- _Problem to work on_
Copy out the records below exactly as they appear.

- _Page-level text extractions_
++++++++++++++++++++
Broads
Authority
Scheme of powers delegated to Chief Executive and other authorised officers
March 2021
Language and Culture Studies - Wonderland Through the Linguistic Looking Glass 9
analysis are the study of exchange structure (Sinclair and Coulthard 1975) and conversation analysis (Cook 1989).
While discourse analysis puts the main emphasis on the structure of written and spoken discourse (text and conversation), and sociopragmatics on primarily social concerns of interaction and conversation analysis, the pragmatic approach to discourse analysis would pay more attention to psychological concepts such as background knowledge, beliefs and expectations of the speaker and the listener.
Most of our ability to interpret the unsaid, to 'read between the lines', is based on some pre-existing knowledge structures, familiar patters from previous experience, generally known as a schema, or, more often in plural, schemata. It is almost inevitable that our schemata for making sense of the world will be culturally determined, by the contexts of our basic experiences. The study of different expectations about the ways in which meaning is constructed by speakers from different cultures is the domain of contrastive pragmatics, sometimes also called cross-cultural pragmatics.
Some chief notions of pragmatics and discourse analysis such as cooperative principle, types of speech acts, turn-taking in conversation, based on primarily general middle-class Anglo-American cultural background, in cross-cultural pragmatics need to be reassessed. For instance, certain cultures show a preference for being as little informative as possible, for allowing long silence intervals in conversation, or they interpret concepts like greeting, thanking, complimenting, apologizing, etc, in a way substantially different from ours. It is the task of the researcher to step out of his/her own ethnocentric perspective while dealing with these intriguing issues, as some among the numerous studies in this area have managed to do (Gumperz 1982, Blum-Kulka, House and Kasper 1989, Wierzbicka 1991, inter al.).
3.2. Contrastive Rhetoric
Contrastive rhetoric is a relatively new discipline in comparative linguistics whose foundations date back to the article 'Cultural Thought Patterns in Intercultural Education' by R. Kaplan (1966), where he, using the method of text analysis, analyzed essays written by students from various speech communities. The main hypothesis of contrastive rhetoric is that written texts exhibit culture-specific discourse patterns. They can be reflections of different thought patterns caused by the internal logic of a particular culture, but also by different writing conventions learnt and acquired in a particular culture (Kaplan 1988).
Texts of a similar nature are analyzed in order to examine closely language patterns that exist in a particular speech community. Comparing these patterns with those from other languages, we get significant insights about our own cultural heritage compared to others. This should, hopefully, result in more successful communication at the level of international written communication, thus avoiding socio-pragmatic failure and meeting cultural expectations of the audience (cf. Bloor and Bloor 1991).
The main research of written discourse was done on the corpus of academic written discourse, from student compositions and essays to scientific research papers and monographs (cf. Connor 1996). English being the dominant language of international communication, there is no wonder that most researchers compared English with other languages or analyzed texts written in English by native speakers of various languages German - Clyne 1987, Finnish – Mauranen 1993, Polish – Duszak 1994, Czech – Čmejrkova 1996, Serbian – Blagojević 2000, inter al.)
++++++++++++++++++++
- _Response for this exercise_
Broads
Authority
Scheme of powers delegated to Chief Executive and other authorised officers
March 2021
Language and Culture Studies - Wonderland Through the Linguistic Looking Glass 9
analysis are the study of exchange structure (Sinclair and Coulthard 1975) and conversation analysis (Cook 1989).
While discourse analysis puts the main emphasis on the structure of written and spoken discourse (text and conversation), and sociopragmatics on primarily social concerns of interaction and conversation analysis, the pragmatic approach to discourse analysis would pay more attention to psychological concepts such as background knowledge, beliefs and expectations of the speaker and the listener.
Most of our ability to interpret the unsaid, to 'read between the lines', is based on some pre-existing knowledge structures, familiar patters from previous experience, generally known as a schema, or, more often in plural, schemata. It is almost inevitable that our schemata for making sense of the world will be culturally determined, by the contexts of our basic experiences. The study of different expectations about the ways in which meaning is constructed by speakers from different cultures is the domain of contrastive pragmatics, sometimes also called cross-cultural pragmatics.
Some chief notions of pragmatics and discourse analysis such as cooperative principle, types of speech acts, turn-taking in conversation, based on primarily general middle-class Anglo-American cultural background, in cross-cultural pragmatics need to be reassessed. For instance, certain cultures show a preference for being as little informative as possible, for allowing long silence intervals in conversation, or they interpret concepts like greeting, thanking, complimenting, apologizing, etc, in a way substantially different from ours. It is the task of the researcher to step out of his/her own ethnocentric perspective while dealing with these intriguing issues, as some among the numerous studies in this area have managed to do (Gumperz 1982, Blum-Kulka, House and Kasper 1989, Wierzbicka 1991, inter al.).
3.2. Contrastive Rhetoric
Contrastive rhetoric is a relatively new discipline in comparative linguistics whose foundations date back to the article 'Cultural Thought Patterns in Intercultural Education' by R. Kaplan (1966), where he, using the method of text analysis, analyzed essays written by students from various speech communities. The main hypothesis of contrastive rhetoric is that written texts exhibit culture-specific discourse patterns. They can be reflections of different thought patterns caused by the internal logic of a particular culture, but also by different writing conventions learnt and acquired in a particular culture (Kaplan 1988).
Texts of a similar nature are analyzed in order to examine closely language patterns that exist in a particular speech community. Comparing these patterns with those from other languages, we get significant insights about our own cultural heritage compared to others. This should, hopefully, result in more successful communication at the level of international written communication, thus avoiding socio-pragmatic failure and meeting cultural expectations of the audience (cf. Bloor and Bloor 1991).
The main research of written discourse was done on the corpus of academic written discourse, from student compositions and essays to scientific research papers and monographs (cf. Connor 1996). English being the dominant language of international communication, there is no wonder that most researchers compared English with other languages or analyzed texts written in English by native speakers of various languages German - Clyne 1987, Finnish – Mauranen 1993, Polish – Duszak 1994, Czech – Čmejrkova 1996, Serbian – Blagojević 2000, inter al.)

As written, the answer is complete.